Integrated Environmental Assessment systems and ecosystem models study the links between anthropogenic and climatic pressures on marine ecosystems and help understand how to manage the effects of the unsustainable exploitation of ocean resources. However, these models have long implementation times, data and model interoperability issues and require heterogeneous competencies. Therefore, they would benefit from simplification, automatisation, and enhanced integrability of the underlying models. Artificial Intelligence can help overcome several limitations by speeding up the modelling of crucial functional parts, e.g. estimating the environmental conditions fostering a species’ persistence and proliferation in an area (the species’ ecological niche) and, consequently, its geographical distribution. This paper presents a full-automatic workflow to estimate species’ distributions through statistical and machine learning models. It embeds four ecological niche models with complementary approaches, i.e. Artificial Neural Networks, Maximum Entropy, Support Vector Machines, and AquaMaps. It automatically estimates the optimal model parametrisations and decision thresholds to distinguish between suitable- and unsuitable-habitat locations and combines the models within one ensemble model.
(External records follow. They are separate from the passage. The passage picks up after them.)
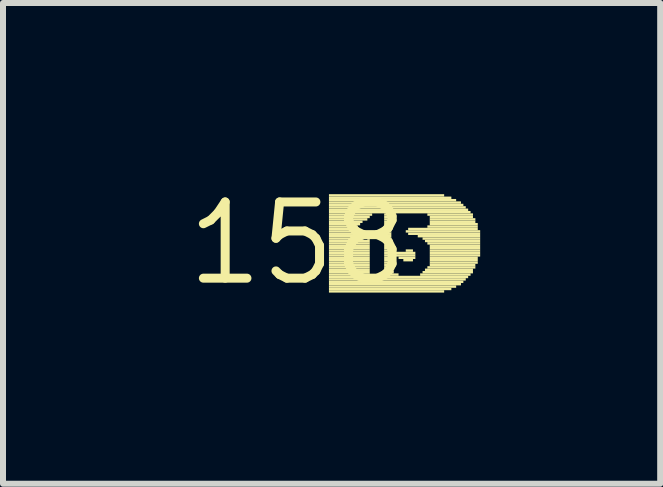
<source format=kicad_pcb>
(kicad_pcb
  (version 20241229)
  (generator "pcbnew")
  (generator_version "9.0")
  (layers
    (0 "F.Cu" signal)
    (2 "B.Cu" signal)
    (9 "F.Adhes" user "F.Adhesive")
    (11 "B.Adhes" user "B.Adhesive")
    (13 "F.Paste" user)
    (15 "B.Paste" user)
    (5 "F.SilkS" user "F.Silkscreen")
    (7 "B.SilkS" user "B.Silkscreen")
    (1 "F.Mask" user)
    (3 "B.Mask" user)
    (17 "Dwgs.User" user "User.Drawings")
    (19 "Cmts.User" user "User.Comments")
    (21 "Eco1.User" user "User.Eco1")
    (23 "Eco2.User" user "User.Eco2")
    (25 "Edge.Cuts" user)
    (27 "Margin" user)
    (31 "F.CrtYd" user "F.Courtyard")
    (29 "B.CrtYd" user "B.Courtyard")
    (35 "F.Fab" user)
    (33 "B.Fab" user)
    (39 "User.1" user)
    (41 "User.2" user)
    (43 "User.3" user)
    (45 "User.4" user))
  (footprint "158"
    (layer "F.Cu")
    (at 1.912 1.006)
    (property "Reference" "158" (at 0 0 0) (layer "F.SilkS") (effects (font (size 1.27 1.27) (thickness 0.15))))
    (attr through_hole)
    (fp_poly (pts (xy 0.52 -0.78) (xy 2.44 -0.78) (xy 2.44 -0.82) (xy 0.52 -0.82)) (stroke (width 0) (type solid)) (fill yes) (layer "F.SilkS"))
    (fp_poly (pts (xy 0.52 -0.74) (xy 2.56 -0.74) (xy 2.56 -0.78) (xy 0.52 -0.78)) (stroke (width 0) (type solid)) (fill yes) (layer "F.SilkS"))
    (fp_poly (pts (xy 0.52 -0.7) (xy 2.64 -0.7) (xy 2.64 -0.74) (xy 0.52 -0.74)) (stroke (width 0) (type solid)) (fill yes) (layer "F.SilkS"))
    (fp_poly (pts (xy 0.52 -0.66) (xy 2.72 -0.66) (xy 2.72 -0.7) (xy 0.52 -0.7)) (stroke (width 0) (type solid)) (fill yes) (layer "F.SilkS"))
    (fp_poly (pts (xy 0.52 -0.62) (xy 2.76 -0.62) (xy 2.76 -0.66) (xy 0.52 -0.66)) (stroke (width 0) (type solid)) (fill yes) (layer "F.SilkS"))
    (fp_poly (pts (xy 0.52 -0.58) (xy 2.8 -0.58) (xy 2.8 -0.62) (xy 0.52 -0.62)) (stroke (width 0) (type solid)) (fill yes) (layer "F.SilkS"))
    (fp_poly (pts (xy 0.52 -0.54) (xy 2.84 -0.54) (xy 2.84 -0.58) (xy 0.52 -0.58)) (stroke (width 0) (type solid)) (fill yes) (layer "F.SilkS"))
    (fp_poly (pts (xy 0.52 -0.5) (xy 2.88 -0.5) (xy 2.88 -0.54) (xy 0.52 -0.54)) (stroke (width 0) (type solid)) (fill yes) (layer "F.SilkS"))
    (fp_poly (pts (xy 0.52 -0.46) (xy 1.24 -0.46) (xy 1.24 -0.5) (xy 0.52 -0.5)) (stroke (width 0) (type solid)) (fill yes) (layer "F.SilkS"))
    (fp_poly (pts (xy 0.52 -0.42) (xy 1.2 -0.42) (xy 1.2 -0.46) (xy 0.52 -0.46)) (stroke (width 0) (type solid)) (fill yes) (layer "F.SilkS"))
    (fp_poly (pts (xy 0.52 -0.38) (xy 1.16 -0.38) (xy 1.16 -0.42) (xy 0.52 -0.42)) (stroke (width 0) (type solid)) (fill yes) (layer "F.SilkS"))
    (fp_poly (pts (xy 0.52 -0.34) (xy 1.08 -0.34) (xy 1.08 -0.38) (xy 0.52 -0.38)) (stroke (width 0) (type solid)) (fill yes) (layer "F.SilkS"))
    (fp_poly (pts (xy 0.52 -0.3) (xy 1.04 -0.3) (xy 1.04 -0.34) (xy 0.52 -0.34)) (stroke (width 0) (type solid)) (fill yes) (layer "F.SilkS"))
    (fp_poly (pts (xy 0.52 -0.26) (xy 1 -0.26) (xy 1 -0.3) (xy 0.52 -0.3)) (stroke (width 0) (type solid)) (fill yes) (layer "F.SilkS"))
    (fp_poly (pts (xy 0.52 -0.22) (xy 0.96 -0.22) (xy 0.96 -0.26) (xy 0.52 -0.26)) (stroke (width 0) (type solid)) (fill yes) (layer "F.SilkS"))
    (fp_poly (pts (xy 0.52 -0.18) (xy 0.96 -0.18) (xy 0.96 -0.22) (xy 0.52 -0.22)) (stroke (width 0) (type solid)) (fill yes) (layer "F.SilkS"))
    (fp_poly (pts (xy 0.52 -0.14) (xy 0.96 -0.14) (xy 0.96 -0.18) (xy 0.52 -0.18)) (stroke (width 0) (type solid)) (fill yes) (layer "F.SilkS"))
    (fp_poly (pts (xy 0.52 -0.1) (xy 0.96 -0.1) (xy 0.96 -0.14) (xy 0.52 -0.14)) (stroke (width 0) (type solid)) (fill yes) (layer "F.SilkS"))
    (fp_poly (pts (xy 0.52 -0.06) (xy 1 -0.06) (xy 1 -0.1) (xy 0.52 -0.1)) (stroke (width 0) (type solid)) (fill yes) (layer "F.SilkS"))
    (fp_poly (pts (xy 0.52 -0.02) (xy 1.2 -0.02) (xy 1.2 -0.06) (xy 0.52 -0.06)) (stroke (width 0) (type solid)) (fill yes) (layer "F.SilkS"))
    (fp_poly (pts (xy 0.52 0.02) (xy 1.2 0.02) (xy 1.2 -0.02) (xy 0.52 -0.02)) (stroke (width 0) (type solid)) (fill yes) (layer "F.SilkS"))
    (fp_poly (pts (xy 0.52 0.06) (xy 1.2 0.06) (xy 1.2 0.02) (xy 0.52 0.02)) (stroke (width 0) (type solid)) (fill yes) (layer "F.SilkS"))
    (fp_poly (pts (xy 0.52 0.1) (xy 1.2 0.1) (xy 1.2 0.06) (xy 0.52 0.06)) (stroke (width 0) (type solid)) (fill yes) (layer "F.SilkS"))
    (fp_poly (pts (xy 0.52 0.14) (xy 1.2 0.14) (xy 1.2 0.1) (xy 0.52 0.1)) (stroke (width 0) (type solid)) (fill yes) (layer "F.SilkS"))
    (fp_poly (pts (xy 0.52 0.18) (xy 1.2 0.18) (xy 1.2 0.14) (xy 0.52 0.14)) (stroke (width 0) (type solid)) (fill yes) (layer "F.SilkS"))
    (fp_poly (pts (xy 0.52 0.22) (xy 1.2 0.22) (xy 1.2 0.18) (xy 0.52 0.18)) (stroke (width 0) (type solid)) (fill yes) (layer "F.SilkS"))
    (fp_poly (pts (xy 0.52 0.26) (xy 1.2 0.26) (xy 1.2 0.22) (xy 0.52 0.22)) (stroke (width 0) (type solid)) (fill yes) (layer "F.SilkS"))
    (fp_poly (pts (xy 0.52 0.3) (xy 1.2 0.3) (xy 1.2 0.26) (xy 0.52 0.26)) (stroke (width 0) (type solid)) (fill yes) (layer "F.SilkS"))
    (fp_poly (pts (xy 0.52 0.34) (xy 1.2 0.34) (xy 1.2 0.3) (xy 0.52 0.3)) (stroke (width 0) (type solid)) (fill yes) (layer "F.SilkS"))
    (fp_poly (pts (xy 0.52 0.38) (xy 1.2 0.38) (xy 1.2 0.34) (xy 0.52 0.34)) (stroke (width 0) (type solid)) (fill yes) (layer "F.SilkS"))
    (fp_poly (pts (xy 0.52 0.42) (xy 1.2 0.42) (xy 1.2 0.38) (xy 0.52 0.38)) (stroke (width 0) (type solid)) (fill yes) (layer "F.SilkS"))
    (fp_poly (pts (xy 0.52 0.46) (xy 1.2 0.46) (xy 1.2 0.42) (xy 0.52 0.42)) (stroke (width 0) (type solid)) (fill yes) (layer "F.SilkS"))
    (fp_poly (pts (xy 0.52 0.5) (xy 1.2 0.5) (xy 1.2 0.46) (xy 0.52 0.46)) (stroke (width 0) (type solid)) (fill yes) (layer "F.SilkS"))
    (fp_poly (pts (xy 0.52 0.54) (xy 1.2 0.54) (xy 1.2 0.5) (xy 0.52 0.5)) (stroke (width 0) (type solid)) (fill yes) (layer "F.SilkS"))
    (fp_poly (pts (xy 0.52 0.58) (xy 2.84 0.58) (xy 2.84 0.54) (xy 0.52 0.54)) (stroke (width 0) (type solid)) (fill yes) (layer "F.SilkS"))
    (fp_poly (pts (xy 0.52 0.62) (xy 2.8 0.62) (xy 2.8 0.58) (xy 0.52 0.58)) (stroke (width 0) (type solid)) (fill yes) (layer "F.SilkS"))
    (fp_poly (pts (xy 0.52 0.66) (xy 2.76 0.66) (xy 2.76 0.62) (xy 0.52 0.62)) (stroke (width 0) (type solid)) (fill yes) (layer "F.SilkS"))
    (fp_poly (pts (xy 0.52 0.7) (xy 2.72 0.7) (xy 2.72 0.66) (xy 0.52 0.66)) (stroke (width 0) (type solid)) (fill yes) (layer "F.SilkS"))
    (fp_poly (pts (xy 0.52 0.74) (xy 2.64 0.74) (xy 2.64 0.7) (xy 0.52 0.7)) (stroke (width 0) (type solid)) (fill yes) (layer "F.SilkS"))
    (fp_poly (pts (xy 0.52 0.78) (xy 2.56 0.78) (xy 2.56 0.74) (xy 0.52 0.74)) (stroke (width 0) (type solid)) (fill yes) (layer "F.SilkS"))
    (fp_poly (pts (xy 0.52 0.82) (xy 2.44 0.82) (xy 2.44 0.78) (xy 0.52 0.78)) (stroke (width 0) (type solid)) (fill yes) (layer "F.SilkS"))
    (fp_poly (pts (xy 1.16 -0.06) (xy 1.2 -0.06) (xy 1.2 -0.1) (xy 1.16 -0.1)) (stroke (width 0) (type solid)) (fill yes) (layer "F.SilkS"))
    (fp_poly (pts (xy 1.4 0.54) (xy 1.68 0.54) (xy 1.68 0.5) (xy 1.4 0.5)) (stroke (width 0) (type solid)) (fill yes) (layer "F.SilkS"))
    (fp_poly (pts (xy 1.44 -0.46) (xy 1.64 -0.46) (xy 1.64 -0.5) (xy 1.44 -0.5)) (stroke (width 0) (type solid)) (fill yes) (layer "F.SilkS"))
    (fp_poly (pts (xy 1.44 -0.42) (xy 1.6 -0.42) (xy 1.6 -0.46) (xy 1.44 -0.46)) (stroke (width 0) (type solid)) (fill yes) (layer "F.SilkS"))
    (fp_poly (pts (xy 1.44 -0.38) (xy 1.6 -0.38) (xy 1.6 -0.42) (xy 1.44 -0.42)) (stroke (width 0) (type solid)) (fill yes) (layer "F.SilkS"))
    (fp_poly (pts (xy 1.44 -0.34) (xy 1.6 -0.34) (xy 1.6 -0.38) (xy 1.44 -0.38)) (stroke (width 0) (type solid)) (fill yes) (layer "F.SilkS"))
    (fp_poly (pts (xy 1.44 -0.3) (xy 1.6 -0.3) (xy 1.6 -0.34) (xy 1.44 -0.34)) (stroke (width 0) (type solid)) (fill yes) (layer "F.SilkS"))
    (fp_poly (pts (xy 1.44 -0.26) (xy 1.56 -0.26) (xy 1.56 -0.3) (xy 1.44 -0.3)) (stroke (width 0) (type solid)) (fill yes) (layer "F.SilkS"))
    (fp_poly (pts (xy 1.44 -0.22) (xy 1.56 -0.22) (xy 1.56 -0.26) (xy 1.44 -0.26)) (stroke (width 0) (type solid)) (fill yes) (layer "F.SilkS"))
    (fp_poly (pts (xy 1.44 -0.18) (xy 1.56 -0.18) (xy 1.56 -0.22) (xy 1.44 -0.22)) (stroke (width 0) (type solid)) (fill yes) (layer "F.SilkS"))
    (fp_poly (pts (xy 1.44 -0.14) (xy 1.56 -0.14) (xy 1.56 -0.18) (xy 1.44 -0.18)) (stroke (width 0) (type solid)) (fill yes) (layer "F.SilkS"))
    (fp_poly (pts (xy 1.44 -0.1) (xy 1.56 -0.1) (xy 1.56 -0.14) (xy 1.44 -0.14)) (stroke (width 0) (type solid)) (fill yes) (layer "F.SilkS"))
    (fp_poly (pts (xy 1.44 -0.06) (xy 1.56 -0.06) (xy 1.56 -0.1) (xy 1.44 -0.1)) (stroke (width 0) (type solid)) (fill yes) (layer "F.SilkS"))
    (fp_poly (pts (xy 1.44 -0.02) (xy 1.56 -0.02) (xy 1.56 -0.06) (xy 1.44 -0.06)) (stroke (width 0) (type solid)) (fill yes) (layer "F.SilkS"))
    (fp_poly (pts (xy 1.44 0.02) (xy 1.56 0.02) (xy 1.56 -0.02) (xy 1.44 -0.02)) (stroke (width 0) (type solid)) (fill yes) (layer "F.SilkS"))
    (fp_poly (pts (xy 1.44 0.06) (xy 1.52 0.06) (xy 1.52 0.02) (xy 1.44 0.02)) (stroke (width 0) (type solid)) (fill yes) (layer "F.SilkS"))
    (fp_poly (pts (xy 1.44 0.1) (xy 1.56 0.1) (xy 1.56 0.06) (xy 1.44 0.06)) (stroke (width 0) (type solid)) (fill yes) (layer "F.SilkS"))
    (fp_poly (pts (xy 1.44 0.14) (xy 1.6 0.14) (xy 1.6 0.1) (xy 1.44 0.1)) (stroke (width 0) (type solid)) (fill yes) (layer "F.SilkS"))
    (fp_poly (pts (xy 1.44 0.18) (xy 1.96 0.18) (xy 1.96 0.14) (xy 1.44 0.14)) (stroke (width 0) (type solid)) (fill yes) (layer "F.SilkS"))
    (fp_poly (pts (xy 1.44 0.22) (xy 1.96 0.22) (xy 1.96 0.18) (xy 1.44 0.18)) (stroke (width 0) (type solid)) (fill yes) (layer "F.SilkS"))
    (fp_poly (pts (xy 1.44 0.26) (xy 1.6 0.26) (xy 1.6 0.22) (xy 1.44 0.22)) (stroke (width 0) (type solid)) (fill yes) (layer "F.SilkS"))
    (fp_poly (pts (xy 1.44 0.3) (xy 1.56 0.3) (xy 1.56 0.26) (xy 1.44 0.26)) (stroke (width 0) (type solid)) (fill yes) (layer "F.SilkS"))
    (fp_poly (pts (xy 1.44 0.34) (xy 1.52 0.34) (xy 1.52 0.3) (xy 1.44 0.3)) (stroke (width 0) (type solid)) (fill yes) (layer "F.SilkS"))
    (fp_poly (pts (xy 1.44 0.38) (xy 1.52 0.38) (xy 1.52 0.34) (xy 1.44 0.34)) (stroke (width 0) (type solid)) (fill yes) (layer "F.SilkS"))
    (fp_poly (pts (xy 1.44 0.42) (xy 1.52 0.42) (xy 1.52 0.38) (xy 1.44 0.38)) (stroke (width 0) (type solid)) (fill yes) (layer "F.SilkS"))
    (fp_poly (pts (xy 1.44 0.46) (xy 1.56 0.46) (xy 1.56 0.42) (xy 1.44 0.42)) (stroke (width 0) (type solid)) (fill yes) (layer "F.SilkS"))
    (fp_poly (pts (xy 1.44 0.5) (xy 1.6 0.5) (xy 1.6 0.46) (xy 1.44 0.46)) (stroke (width 0) (type solid)) (fill yes) (layer "F.SilkS"))
    (fp_poly (pts (xy 1.68 0.26) (xy 1.96 0.26) (xy 1.96 0.22) (xy 1.68 0.22)) (stroke (width 0) (type solid)) (fill yes) (layer "F.SilkS"))
    (fp_poly (pts (xy 1.76 0.3) (xy 1.92 0.3) (xy 1.92 0.26) (xy 1.76 0.26)) (stroke (width 0) (type solid)) (fill yes) (layer "F.SilkS"))
    (fp_poly (pts (xy 1.8 -0.18) (xy 3.04 -0.18) (xy 3.04 -0.22) (xy 1.8 -0.22)) (stroke (width 0) (type solid)) (fill yes) (layer "F.SilkS"))
    (fp_poly (pts (xy 1.8 0.14) (xy 1.92 0.14) (xy 1.92 0.1) (xy 1.8 0.1)) (stroke (width 0) (type solid)) (fill yes) (layer "F.SilkS"))
    (fp_poly (pts (xy 1.84 -0.22) (xy 3 -0.22) (xy 3 -0.26) (xy 1.84 -0.26)) (stroke (width 0) (type solid)) (fill yes) (layer "F.SilkS"))
    (fp_poly (pts (xy 1.84 -0.14) (xy 3.04 -0.14) (xy 3.04 -0.18) (xy 1.84 -0.18)) (stroke (width 0) (type solid)) (fill yes) (layer "F.SilkS"))
    (fp_poly (pts (xy 2 -0.1) (xy 3.04 -0.1) (xy 3.04 -0.14) (xy 2 -0.14)) (stroke (width 0) (type solid)) (fill yes) (layer "F.SilkS"))
    (fp_poly (pts (xy 2.04 0.54) (xy 2.88 0.54) (xy 2.88 0.5) (xy 2.04 0.5)) (stroke (width 0) (type solid)) (fill yes) (layer "F.SilkS"))
    (fp_poly (pts (xy 2.08 -0.06) (xy 3.04 -0.06) (xy 3.04 -0.1) (xy 2.08 -0.1)) (stroke (width 0) (type solid)) (fill yes) (layer "F.SilkS"))
    (fp_poly (pts (xy 2.08 0.5) (xy 2.92 0.5) (xy 2.92 0.46) (xy 2.08 0.46)) (stroke (width 0) (type solid)) (fill yes) (layer "F.SilkS"))
    (fp_poly (pts (xy 2.12 -0.02) (xy 3.04 -0.02) (xy 3.04 -0.06) (xy 2.12 -0.06)) (stroke (width 0) (type solid)) (fill yes) (layer "F.SilkS"))
    (fp_poly (pts (xy 2.12 0.46) (xy 2.92 0.46) (xy 2.92 0.42) (xy 2.12 0.42)) (stroke (width 0) (type solid)) (fill yes) (layer "F.SilkS"))
    (fp_poly (pts (xy 2.16 -0.46) (xy 2.92 -0.46) (xy 2.92 -0.5) (xy 2.16 -0.5)) (stroke (width 0) (type solid)) (fill yes) (layer "F.SilkS"))
    (fp_poly (pts (xy 2.16 -0.26) (xy 3 -0.26) (xy 3 -0.3) (xy 2.16 -0.3)) (stroke (width 0) (type solid)) (fill yes) (layer "F.SilkS"))
    (fp_poly (pts (xy 2.16 0.02) (xy 3.04 0.02) (xy 3.04 -0.02) (xy 2.16 -0.02)) (stroke (width 0) (type solid)) (fill yes) (layer "F.SilkS"))
    (fp_poly (pts (xy 2.16 0.42) (xy 2.96 0.42) (xy 2.96 0.38) (xy 2.16 0.38)) (stroke (width 0) (type solid)) (fill yes) (layer "F.SilkS"))
    (fp_poly (pts (xy 2.2 -0.42) (xy 2.92 -0.42) (xy 2.92 -0.46) (xy 2.2 -0.46)) (stroke (width 0) (type solid)) (fill yes) (layer "F.SilkS"))
    (fp_poly (pts (xy 2.2 -0.38) (xy 2.96 -0.38) (xy 2.96 -0.42) (xy 2.2 -0.42)) (stroke (width 0) (type solid)) (fill yes) (layer "F.SilkS"))
    (fp_poly (pts (xy 2.2 -0.34) (xy 2.96 -0.34) (xy 2.96 -0.38) (xy 2.2 -0.38)) (stroke (width 0) (type solid)) (fill yes) (layer "F.SilkS"))
    (fp_poly (pts (xy 2.2 -0.3) (xy 3 -0.3) (xy 3 -0.34) (xy 2.2 -0.34)) (stroke (width 0) (type solid)) (fill yes) (layer "F.SilkS"))
    (fp_poly (pts (xy 2.2 0.06) (xy 3.04 0.06) (xy 3.04 0.02) (xy 2.2 0.02)) (stroke (width 0) (type solid)) (fill yes) (layer "F.SilkS"))
    (fp_poly (pts (xy 2.2 0.1) (xy 3.04 0.1) (xy 3.04 0.06) (xy 2.2 0.06)) (stroke (width 0) (type solid)) (fill yes) (layer "F.SilkS"))
    (fp_poly (pts (xy 2.2 0.14) (xy 3.04 0.14) (xy 3.04 0.1) (xy 2.2 0.1)) (stroke (width 0) (type solid)) (fill yes) (layer "F.SilkS"))
    (fp_poly (pts (xy 2.2 0.18) (xy 3.04 0.18) (xy 3.04 0.14) (xy 2.2 0.14)) (stroke (width 0) (type solid)) (fill yes) (layer "F.SilkS"))
    (fp_poly (pts (xy 2.2 0.22) (xy 3.04 0.22) (xy 3.04 0.18) (xy 2.2 0.18)) (stroke (width 0) (type solid)) (fill yes) (layer "F.SilkS"))
    (fp_poly (pts (xy 2.2 0.26) (xy 3 0.26) (xy 3 0.22) (xy 2.2 0.22)) (stroke (width 0) (type solid)) (fill yes) (layer "F.SilkS"))
    (fp_poly (pts (xy 2.2 0.3) (xy 3 0.3) (xy 3 0.26) (xy 2.2 0.26)) (stroke (width 0) (type solid)) (fill yes) (layer "F.SilkS"))
    (fp_poly (pts (xy 2.2 0.34) (xy 3 0.34) (xy 3 0.3) (xy 2.2 0.3)) (stroke (width 0) (type solid)) (fill yes) (layer "F.SilkS"))
    (fp_poly (pts (xy 2.2 0.38) (xy 2.96 0.38) (xy 2.96 0.34) (xy 2.2 0.34)) (stroke (width 0) (type solid)) (fill yes) (layer "F.SilkS")))
  (gr_rect
    (start -3 -3)
    (end 7.952 5.012)
    (stroke (width 0.1) (type default))
    (fill no)
    (layer "Edge.Cuts")))
</source>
Finally, it combines several ensemble models to produce a species richness map (biodiversity index). The software is open-source, Open Science compliant, and available as a Web Processing Service-standardised cloud computing service that enhances efficiency, integrability, cross-domain reusability, and experimental reproduction and repetition. We first assess workflow stability and sensitivity and then demonstrate effectiveness by producing a biodiversity index for the Mediterranean based on $$\sim $$
∼
1500 species data. Moreover, we predict the spread of the invasive Siganus rivulatus in the Mediterranean and its current and future overlap with the native Sarpa salpa under different climate change scenarios.